START Data for review

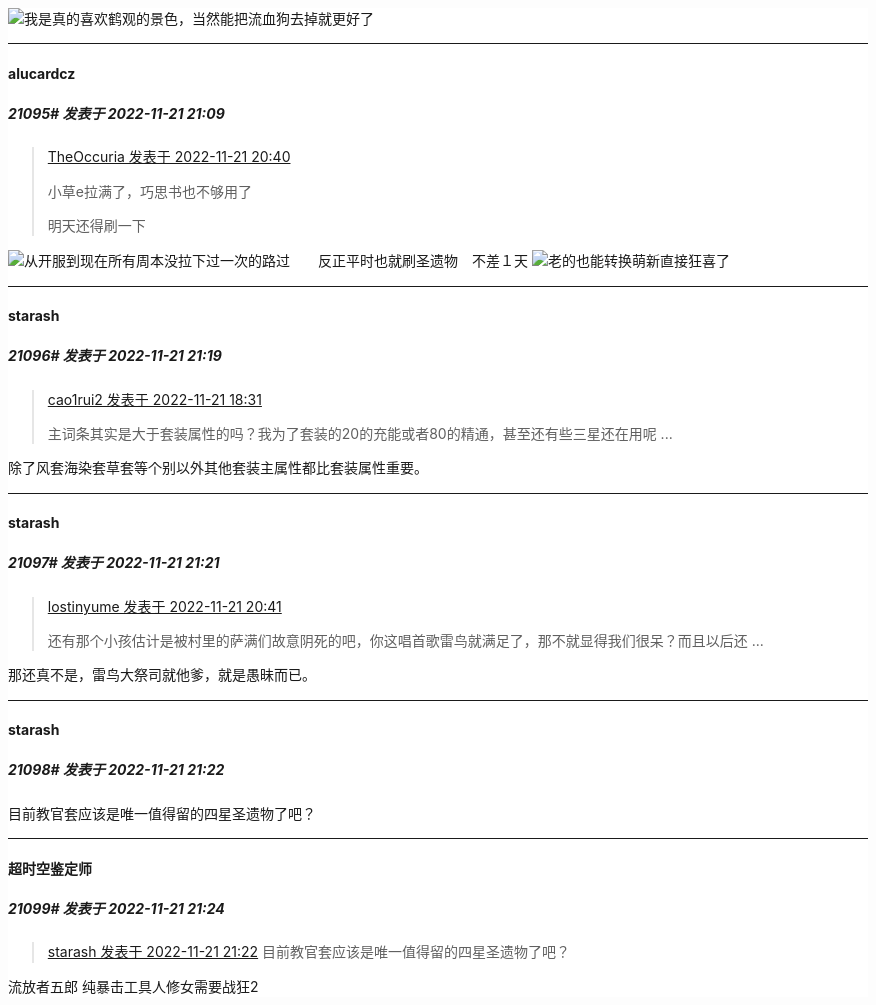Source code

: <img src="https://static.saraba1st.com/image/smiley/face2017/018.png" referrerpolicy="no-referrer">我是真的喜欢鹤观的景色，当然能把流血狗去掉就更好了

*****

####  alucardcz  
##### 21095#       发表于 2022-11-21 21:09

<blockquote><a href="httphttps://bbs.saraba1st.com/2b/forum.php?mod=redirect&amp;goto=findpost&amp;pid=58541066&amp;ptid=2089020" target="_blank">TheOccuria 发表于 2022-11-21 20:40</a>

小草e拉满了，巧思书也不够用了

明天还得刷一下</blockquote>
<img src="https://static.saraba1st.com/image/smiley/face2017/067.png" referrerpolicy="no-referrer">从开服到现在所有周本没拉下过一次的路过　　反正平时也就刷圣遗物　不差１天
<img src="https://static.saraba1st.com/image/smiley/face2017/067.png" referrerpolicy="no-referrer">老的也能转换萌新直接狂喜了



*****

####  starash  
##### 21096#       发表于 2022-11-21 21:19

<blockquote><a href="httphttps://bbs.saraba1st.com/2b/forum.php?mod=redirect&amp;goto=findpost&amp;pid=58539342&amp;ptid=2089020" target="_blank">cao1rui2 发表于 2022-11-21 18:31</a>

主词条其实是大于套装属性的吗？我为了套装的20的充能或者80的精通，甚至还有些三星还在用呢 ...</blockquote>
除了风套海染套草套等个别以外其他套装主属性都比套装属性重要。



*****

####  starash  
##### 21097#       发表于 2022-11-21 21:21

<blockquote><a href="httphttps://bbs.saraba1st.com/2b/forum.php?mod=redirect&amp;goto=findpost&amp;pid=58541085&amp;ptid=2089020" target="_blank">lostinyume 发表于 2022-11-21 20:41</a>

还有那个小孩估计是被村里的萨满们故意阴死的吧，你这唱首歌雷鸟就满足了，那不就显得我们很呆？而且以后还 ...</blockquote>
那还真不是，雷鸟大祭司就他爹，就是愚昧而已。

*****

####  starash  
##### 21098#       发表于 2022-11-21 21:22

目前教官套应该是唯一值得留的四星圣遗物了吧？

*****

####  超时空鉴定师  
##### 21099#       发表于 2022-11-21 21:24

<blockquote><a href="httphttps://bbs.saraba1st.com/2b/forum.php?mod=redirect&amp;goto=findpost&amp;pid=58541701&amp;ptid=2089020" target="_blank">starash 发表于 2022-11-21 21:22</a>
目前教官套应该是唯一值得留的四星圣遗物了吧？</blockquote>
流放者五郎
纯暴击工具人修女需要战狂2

END Data for review
START Data for review

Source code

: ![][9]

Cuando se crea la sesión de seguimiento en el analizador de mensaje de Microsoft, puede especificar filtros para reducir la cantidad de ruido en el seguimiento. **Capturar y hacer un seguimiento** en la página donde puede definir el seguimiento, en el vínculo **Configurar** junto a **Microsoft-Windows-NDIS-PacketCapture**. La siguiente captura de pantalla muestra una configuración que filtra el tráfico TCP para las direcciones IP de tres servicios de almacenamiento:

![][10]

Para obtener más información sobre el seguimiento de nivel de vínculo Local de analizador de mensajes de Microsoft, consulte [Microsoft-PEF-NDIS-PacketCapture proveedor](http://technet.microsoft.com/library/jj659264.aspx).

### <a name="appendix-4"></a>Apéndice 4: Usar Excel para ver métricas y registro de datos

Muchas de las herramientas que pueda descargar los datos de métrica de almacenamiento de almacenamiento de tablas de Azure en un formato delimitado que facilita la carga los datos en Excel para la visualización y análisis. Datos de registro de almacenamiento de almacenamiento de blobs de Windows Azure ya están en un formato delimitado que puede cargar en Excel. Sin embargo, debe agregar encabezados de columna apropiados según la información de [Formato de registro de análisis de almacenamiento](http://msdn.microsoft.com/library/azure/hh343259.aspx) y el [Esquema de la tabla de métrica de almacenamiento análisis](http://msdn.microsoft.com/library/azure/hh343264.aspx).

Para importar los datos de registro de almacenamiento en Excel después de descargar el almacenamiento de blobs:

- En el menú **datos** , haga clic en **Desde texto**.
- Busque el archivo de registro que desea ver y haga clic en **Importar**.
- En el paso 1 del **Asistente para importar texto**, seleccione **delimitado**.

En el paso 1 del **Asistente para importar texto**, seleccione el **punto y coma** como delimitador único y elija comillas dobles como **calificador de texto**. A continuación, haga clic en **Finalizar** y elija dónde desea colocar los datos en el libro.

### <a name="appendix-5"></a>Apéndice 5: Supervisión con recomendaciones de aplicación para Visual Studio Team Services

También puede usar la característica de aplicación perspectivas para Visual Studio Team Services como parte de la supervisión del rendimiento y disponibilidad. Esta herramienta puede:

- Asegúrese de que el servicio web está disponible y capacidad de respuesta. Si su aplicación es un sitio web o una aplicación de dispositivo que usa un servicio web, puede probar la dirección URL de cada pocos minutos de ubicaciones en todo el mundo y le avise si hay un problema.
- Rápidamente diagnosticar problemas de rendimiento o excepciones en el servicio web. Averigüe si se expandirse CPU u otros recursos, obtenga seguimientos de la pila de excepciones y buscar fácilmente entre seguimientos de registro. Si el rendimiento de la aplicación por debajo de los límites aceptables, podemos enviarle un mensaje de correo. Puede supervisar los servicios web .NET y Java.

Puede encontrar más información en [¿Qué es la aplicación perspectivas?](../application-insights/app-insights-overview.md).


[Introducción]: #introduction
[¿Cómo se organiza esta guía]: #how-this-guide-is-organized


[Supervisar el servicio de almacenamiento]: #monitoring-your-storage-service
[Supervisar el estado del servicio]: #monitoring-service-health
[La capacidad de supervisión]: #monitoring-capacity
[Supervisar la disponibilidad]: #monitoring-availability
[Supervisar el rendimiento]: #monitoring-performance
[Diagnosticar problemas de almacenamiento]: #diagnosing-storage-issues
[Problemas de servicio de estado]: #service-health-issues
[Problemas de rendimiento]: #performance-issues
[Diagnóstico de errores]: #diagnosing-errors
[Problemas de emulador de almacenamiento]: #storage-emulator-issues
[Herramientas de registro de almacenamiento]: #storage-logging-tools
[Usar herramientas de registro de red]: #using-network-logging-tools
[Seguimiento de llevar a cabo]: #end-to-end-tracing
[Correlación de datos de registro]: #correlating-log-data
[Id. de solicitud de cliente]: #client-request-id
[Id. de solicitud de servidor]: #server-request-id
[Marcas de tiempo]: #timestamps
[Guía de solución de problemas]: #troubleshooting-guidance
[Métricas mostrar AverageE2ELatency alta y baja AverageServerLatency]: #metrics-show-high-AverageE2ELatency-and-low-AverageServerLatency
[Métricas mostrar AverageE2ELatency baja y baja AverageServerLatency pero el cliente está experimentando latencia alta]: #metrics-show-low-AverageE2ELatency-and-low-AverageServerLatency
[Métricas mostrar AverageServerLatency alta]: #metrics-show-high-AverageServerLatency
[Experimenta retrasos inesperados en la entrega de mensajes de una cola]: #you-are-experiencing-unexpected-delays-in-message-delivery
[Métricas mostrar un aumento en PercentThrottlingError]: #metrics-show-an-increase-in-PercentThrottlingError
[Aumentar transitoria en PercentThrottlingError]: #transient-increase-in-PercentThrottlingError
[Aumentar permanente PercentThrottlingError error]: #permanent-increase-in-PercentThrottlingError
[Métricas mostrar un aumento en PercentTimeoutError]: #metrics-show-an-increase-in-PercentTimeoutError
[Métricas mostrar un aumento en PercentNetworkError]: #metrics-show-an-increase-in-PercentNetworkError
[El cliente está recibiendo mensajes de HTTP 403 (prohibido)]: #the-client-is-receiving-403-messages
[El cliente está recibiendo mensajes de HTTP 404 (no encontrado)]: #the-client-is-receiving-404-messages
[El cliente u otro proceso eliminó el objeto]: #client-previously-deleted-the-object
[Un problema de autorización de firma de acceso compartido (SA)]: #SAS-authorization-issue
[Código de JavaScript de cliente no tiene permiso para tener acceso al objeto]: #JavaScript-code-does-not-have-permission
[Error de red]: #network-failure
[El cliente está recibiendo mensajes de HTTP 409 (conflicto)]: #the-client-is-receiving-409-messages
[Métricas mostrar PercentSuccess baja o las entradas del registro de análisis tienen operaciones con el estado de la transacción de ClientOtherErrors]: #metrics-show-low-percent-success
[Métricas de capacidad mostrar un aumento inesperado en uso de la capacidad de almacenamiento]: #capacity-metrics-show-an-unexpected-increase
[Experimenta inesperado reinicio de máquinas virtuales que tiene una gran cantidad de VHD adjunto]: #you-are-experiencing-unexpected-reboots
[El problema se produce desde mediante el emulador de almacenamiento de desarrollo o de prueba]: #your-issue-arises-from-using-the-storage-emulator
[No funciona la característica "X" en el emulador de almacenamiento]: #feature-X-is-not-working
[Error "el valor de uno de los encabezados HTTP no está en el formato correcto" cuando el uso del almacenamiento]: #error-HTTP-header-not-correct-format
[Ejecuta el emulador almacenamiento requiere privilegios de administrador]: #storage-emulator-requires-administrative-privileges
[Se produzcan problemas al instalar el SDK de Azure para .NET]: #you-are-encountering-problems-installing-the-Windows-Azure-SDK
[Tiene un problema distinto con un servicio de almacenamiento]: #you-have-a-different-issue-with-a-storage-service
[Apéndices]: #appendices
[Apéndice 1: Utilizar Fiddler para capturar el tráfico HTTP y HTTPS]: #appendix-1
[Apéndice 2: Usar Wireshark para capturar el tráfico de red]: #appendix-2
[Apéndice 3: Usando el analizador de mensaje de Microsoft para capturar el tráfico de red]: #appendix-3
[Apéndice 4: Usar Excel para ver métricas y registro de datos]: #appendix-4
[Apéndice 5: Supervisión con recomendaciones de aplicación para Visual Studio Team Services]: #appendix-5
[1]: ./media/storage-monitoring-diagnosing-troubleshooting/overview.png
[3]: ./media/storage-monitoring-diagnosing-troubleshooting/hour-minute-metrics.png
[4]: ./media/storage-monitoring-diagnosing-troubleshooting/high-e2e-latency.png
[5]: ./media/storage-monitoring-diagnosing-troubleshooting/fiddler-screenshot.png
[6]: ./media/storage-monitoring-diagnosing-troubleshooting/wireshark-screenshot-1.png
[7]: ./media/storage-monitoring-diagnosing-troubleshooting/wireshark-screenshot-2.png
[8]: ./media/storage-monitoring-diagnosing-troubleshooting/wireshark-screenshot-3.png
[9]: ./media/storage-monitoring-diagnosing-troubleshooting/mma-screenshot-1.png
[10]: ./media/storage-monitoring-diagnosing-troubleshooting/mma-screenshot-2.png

END Data for review
START Data for review

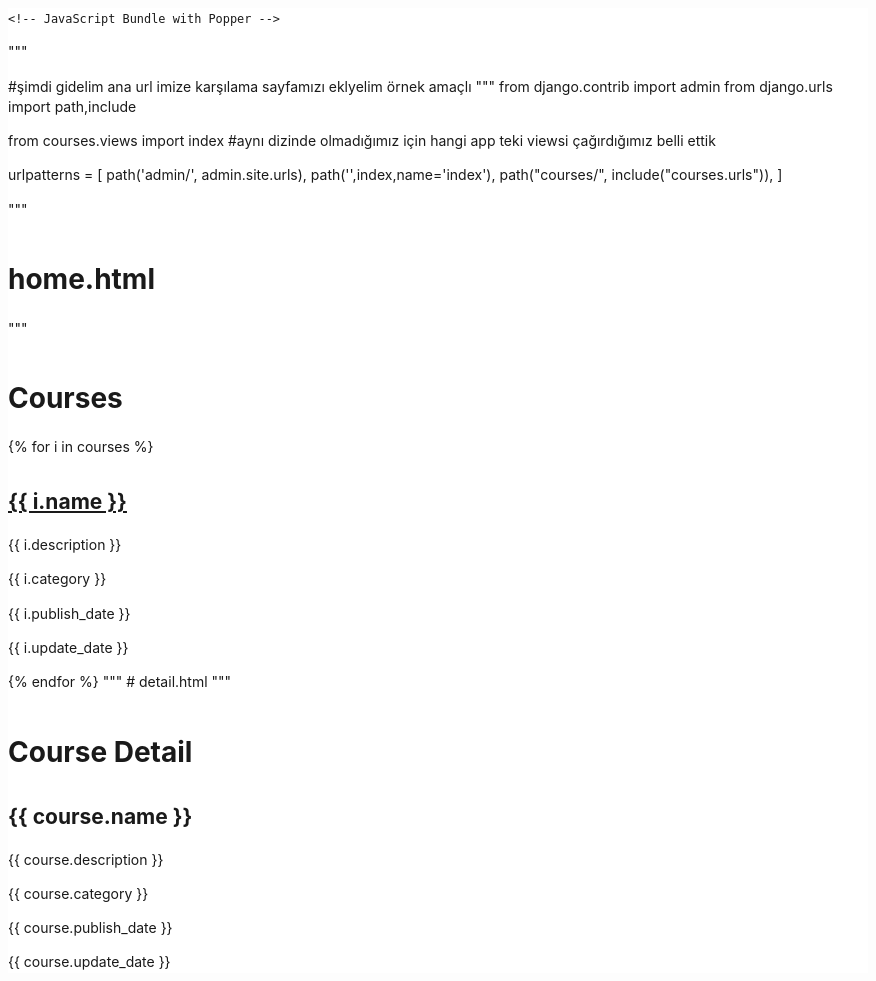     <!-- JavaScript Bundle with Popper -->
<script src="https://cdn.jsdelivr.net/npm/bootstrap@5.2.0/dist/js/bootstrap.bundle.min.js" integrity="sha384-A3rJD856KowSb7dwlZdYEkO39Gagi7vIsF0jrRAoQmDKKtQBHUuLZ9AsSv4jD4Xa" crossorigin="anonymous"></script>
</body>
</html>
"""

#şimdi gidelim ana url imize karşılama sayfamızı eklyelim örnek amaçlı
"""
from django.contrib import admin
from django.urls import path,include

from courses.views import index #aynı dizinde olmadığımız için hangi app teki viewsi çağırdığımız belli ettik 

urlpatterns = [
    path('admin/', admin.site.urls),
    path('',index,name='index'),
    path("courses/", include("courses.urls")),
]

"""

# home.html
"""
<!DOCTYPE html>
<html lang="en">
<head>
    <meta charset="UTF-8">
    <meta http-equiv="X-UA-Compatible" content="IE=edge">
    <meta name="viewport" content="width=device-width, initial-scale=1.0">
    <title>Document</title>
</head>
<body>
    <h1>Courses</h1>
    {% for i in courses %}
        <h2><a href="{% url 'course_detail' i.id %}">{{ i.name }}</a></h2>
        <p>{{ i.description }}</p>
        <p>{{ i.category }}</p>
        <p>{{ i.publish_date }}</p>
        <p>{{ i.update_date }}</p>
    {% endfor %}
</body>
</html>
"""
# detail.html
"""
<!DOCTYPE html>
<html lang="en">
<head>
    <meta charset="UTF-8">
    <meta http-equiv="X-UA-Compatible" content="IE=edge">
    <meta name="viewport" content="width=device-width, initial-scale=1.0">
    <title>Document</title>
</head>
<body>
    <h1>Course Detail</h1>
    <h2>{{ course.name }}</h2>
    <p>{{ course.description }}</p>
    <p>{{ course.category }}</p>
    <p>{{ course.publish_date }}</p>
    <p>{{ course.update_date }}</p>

END Data for review

:: What the task requires ::
Run a filter over the data above and keep each line that contains the word "paso".

:: Problem solution ::
- En el paso 1 del **Asistente para importar texto**, seleccione **delimitado**.
En el paso 1 del **Asistente para importar texto**, seleccione el **punto y coma** como delimitador único y elija comillas dobles como **calificador de texto**. A continuación, haga clic en **Finalizar** y elija dónde desea colocar los datos en el libro.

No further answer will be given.